Die Sondierungsgespräche zwischen SPD, Grünen und FDP für eine Ampel-Regierung laufen seit Anfang Oktober. Auch wenn es zwischen den Parteien viele inhaltliche Unterschiede gibt, scheinen die Gespräche positiv zu verlaufen. Eine Jamaika-Koalition mit der Union anstelle der SPD wird aufgrund des internen Zustands der CDU als unwahrscheinlich eingeschätzt. Für den Mittelstand ist das eine unbefriedigende Entwicklung, denn in einer BVMW-Umfrage hatte er sich für eine Jamaika-Regierung ausgesprochen. In einer Ampel-Koalition wird der Mittelstand wohl mit einigen Veränderungen rechnen müssen.
SPD für Wiedereinführung der Vermögenssteuer
Die SPD möchte sich in einer neuen Regierung unter anderem für die Sicherung der Fachkräfte einsetzen und Anreize für Investitionen und Innovationen schaffen. Dazu zählt beispielsweise der Bürokratieabbau, der von Seiten des Mittelstands befürwortet wird. Ebenso das Vorantreiben der Digitalisierung sowie eine Gründerförderung, die eine schnelle und unbürokratische Unternehmensgründung ermöglichen soll, wäre für den Mittelstand positiv. Die SPD fordert allerdings auch die Erneuerung der Erbschaftssteuer und die Wiedereinführung der Vermögenssteuer, die KMU vor große Probleme stellen würde.

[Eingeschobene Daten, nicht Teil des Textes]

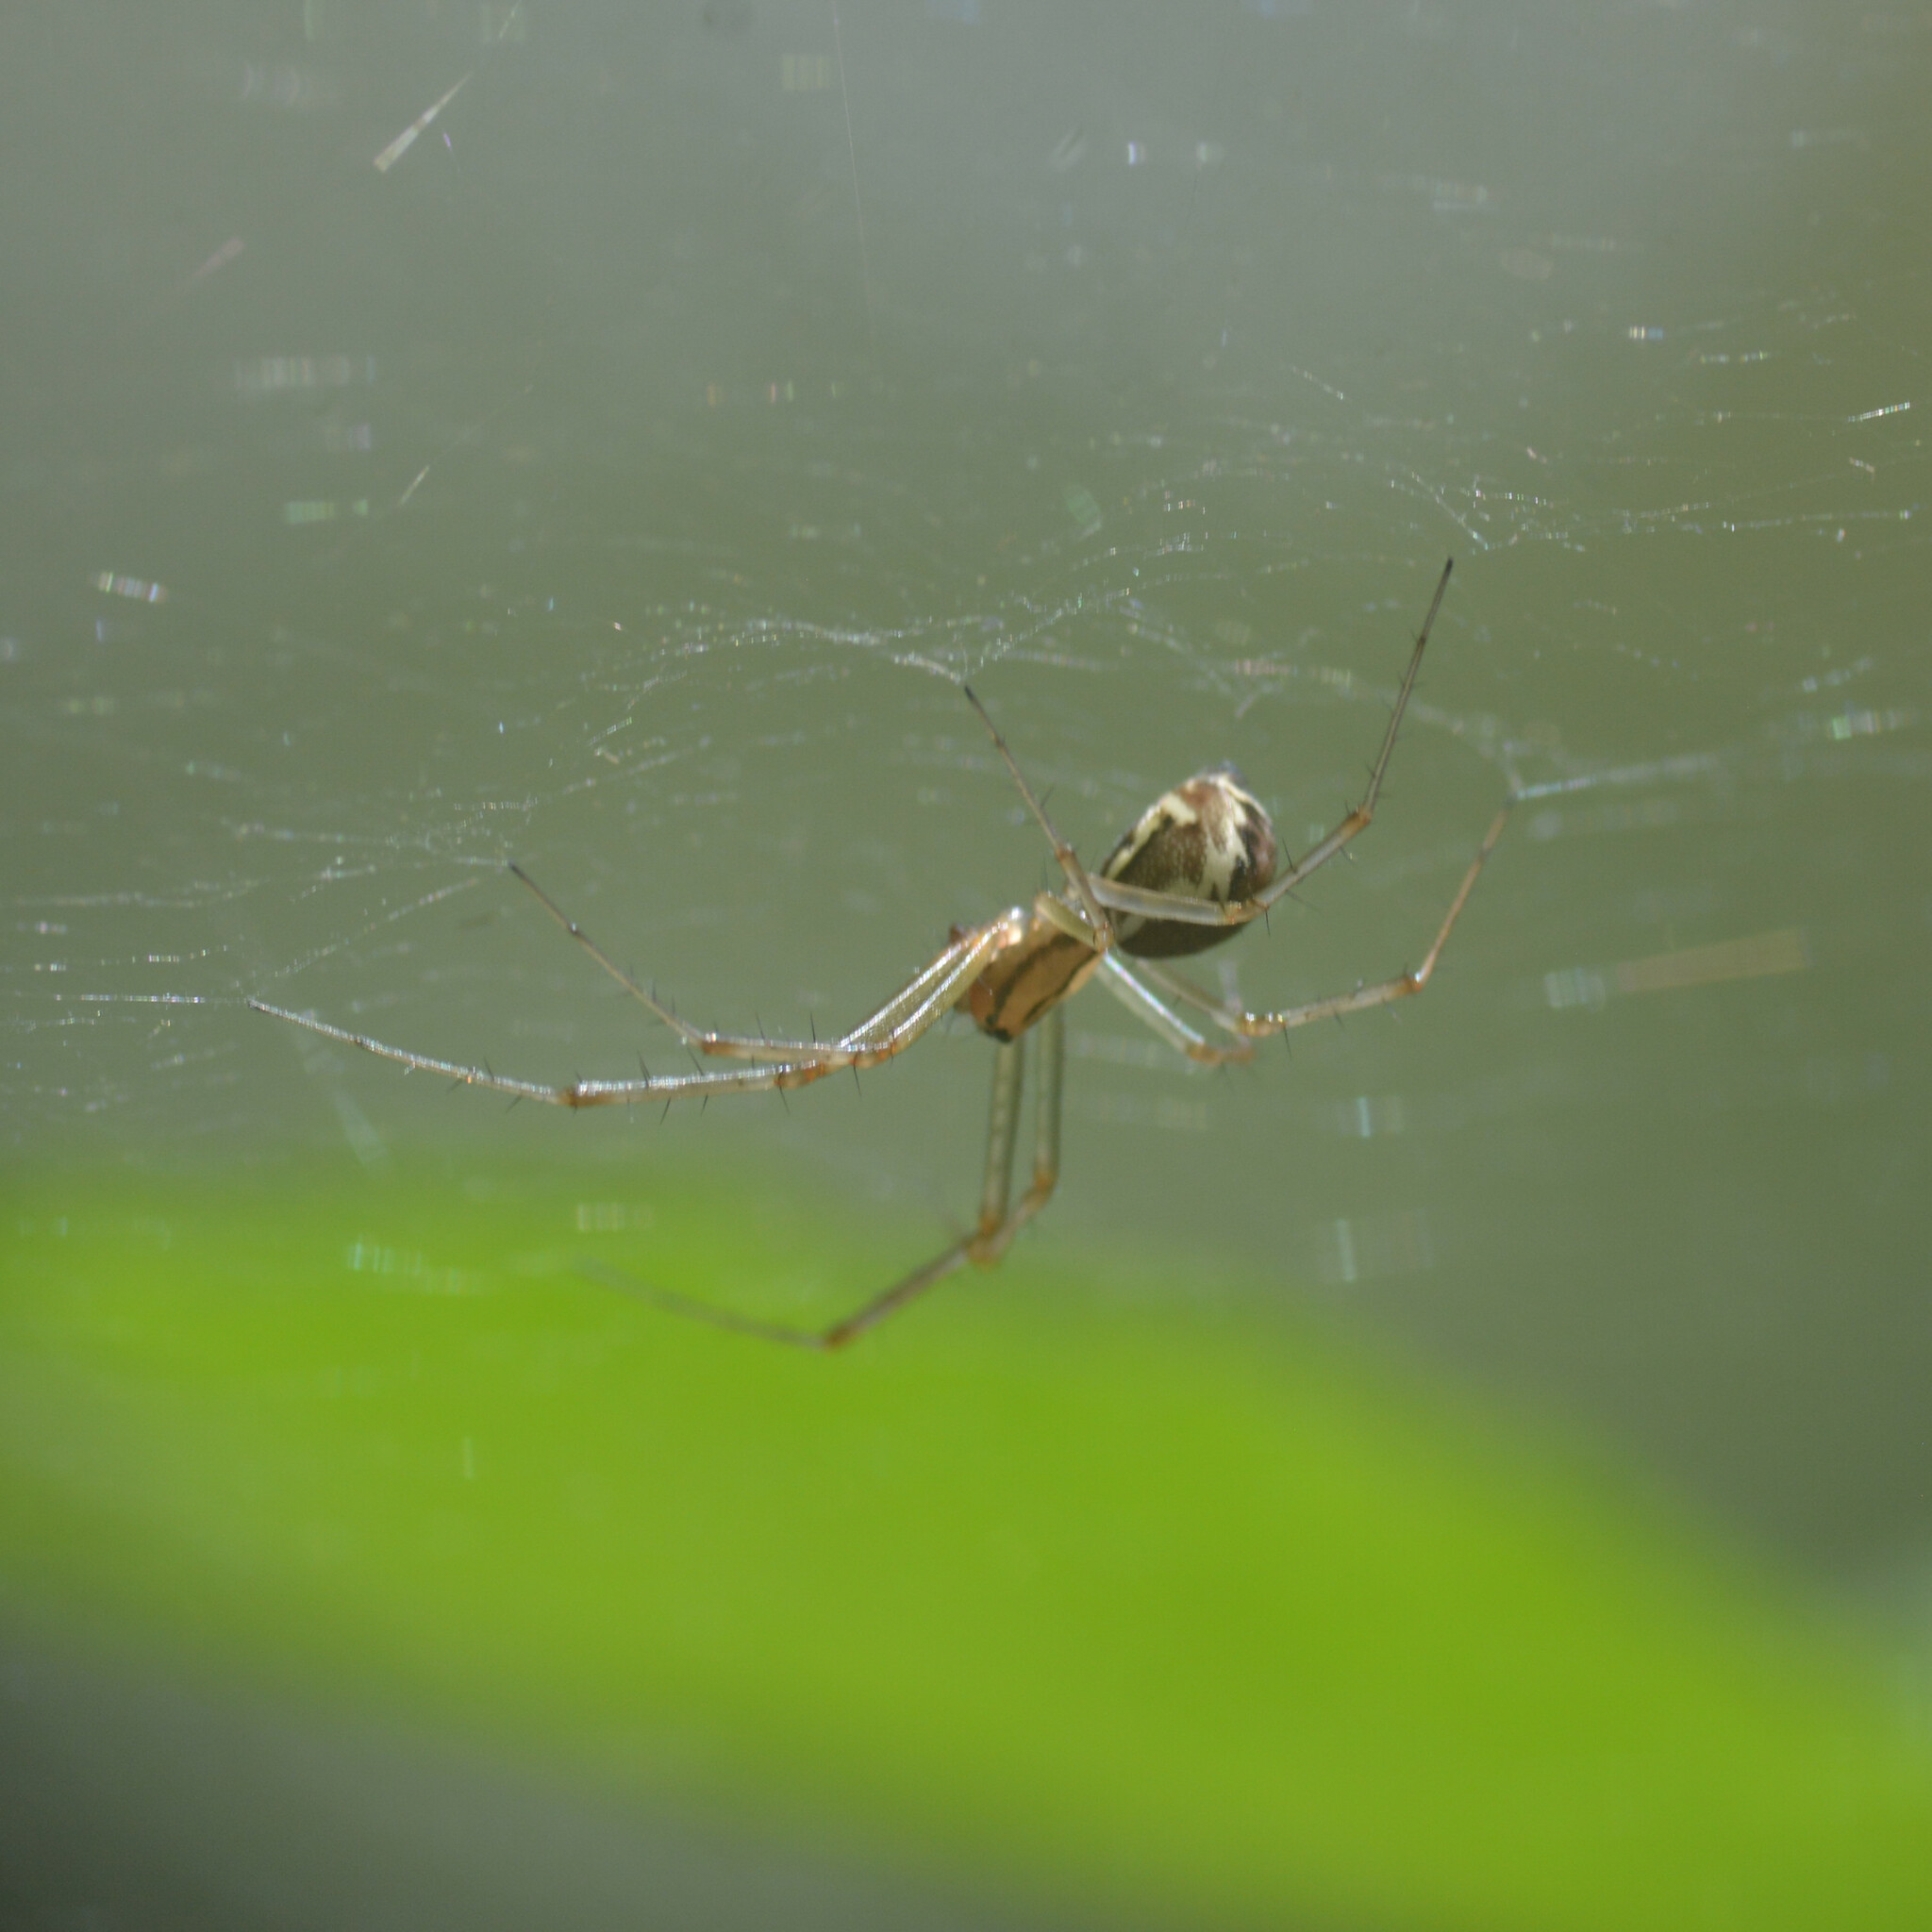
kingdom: Animalia
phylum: Arthropoda
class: Arachnida
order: Araneae
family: Linyphiidae
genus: Linyphia
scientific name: Linyphia triangularis
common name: Money spider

Laut einer Studie des Ifo-Instituts würden diese zusätzlichen Abgaben zu einem gebremsten Wachstum führen. Experten gehen davon aus, dass durch die Vermögenssteuer Geld vermehrt ins Ausland verlagert und somit der deutschen Wirtschaft entzogen wird.
Grünenpläne wären enorme Belastung für KMU
Annalena Baerbock, die Kanzlerkandidatin der Grünen, bezeichnet den Mittelstand als „Rückgrat der Wirtschaft, das Arbeitsplätze und Wohlstand schafft“. Ihre Partei hat daher auch einige Pläne, die KMU entlasten, wie die staatliche Unterstützung für die klimatechnische Modernisierung der Stahl- oder Zementindustrie. Allerdings sind die Grünen wie die SPD für eine Wiedereinführung der Vermögenssteuer sowie für eine Erbschaftssteuer. Experten der Stiftung Familienunternehmen und des Bundesverbands der Deutschen Industrie haben berechnet, dass bei einer Umsetzung sämtlicher Vorhaben der Grünen, der Mittelstand eine steuerliche Mehrbelastung von 36 Prozent verkraften müsste. Damit wäre Deutschland in der Europäischen Union das Land mit den zweithöchsten Abgabensätzen für Firmen. Für die deutsche Wirtschaft hätte dies gravierende Folgen. Die Wettbewerbsfähigkeit würde sinken und zahlreiche Unternehmen in Länder mit niedrigeren Steuersätzen abwandern.
FDP mit umfangreichen Plänen für den Mittelstand
Die Liberalen möchten im Gegensatz zu den Grünen und der SPD die Vermögenssteuer nicht wieder einführen und stattdessen den Mittelstand durch Entlastungen deutlich stärken. Dadurch gewährt man laut FDP Unternehmen finanzielle Spielräume, um in Forschung und Technologien investieren zu können. Auch mit ihren anderen Forderungen würden die Liberalen den KMU Vorteile verschaffen. Neben dem Bürokratieabbau will sich die FDP für eine Erleichterung von Investitionen und eine steuerliche Förderung von Forschung und Entwicklung einsetzen. Durch die Abschaffung der Vorfälligkeit bei der Abführung von Sozialversicherungsbeiträgen kann beispielsweise die bürokratische Mehrbelastung für Unternehmen gestoppt werden und zusätzlich verhindert werden, dass dem Betrieb Kapital entzogen wird. Besonders in ländlichen Regionen plant die FDP, neue Perspektiven hervorzubringen, indem eine flächendeckende digitale Infrastruktur erschafft sowie ein umfangreiches Verkehrssystem aufgebaut wird. Dadurch sollen nicht nur Unternehmen vor Ort bleiben, sondern auch neue hinzukommen.
Insgesamt würden die Forderungen der Grünen und der SPD den Mittelstand belasten, die Ideen der FDP hingegen entlasten. Wie sehr sich die Liberalen gegen die Steuerpläne der anderen beiden Parteien durchsetzen können, wird sich in den nächsten Wochen zeigen. Eine endgültige Bilanz für den Mittelstand wird sich aber erst im Koalitionsvertrag und während der Legislaturperiode ziehen lassen.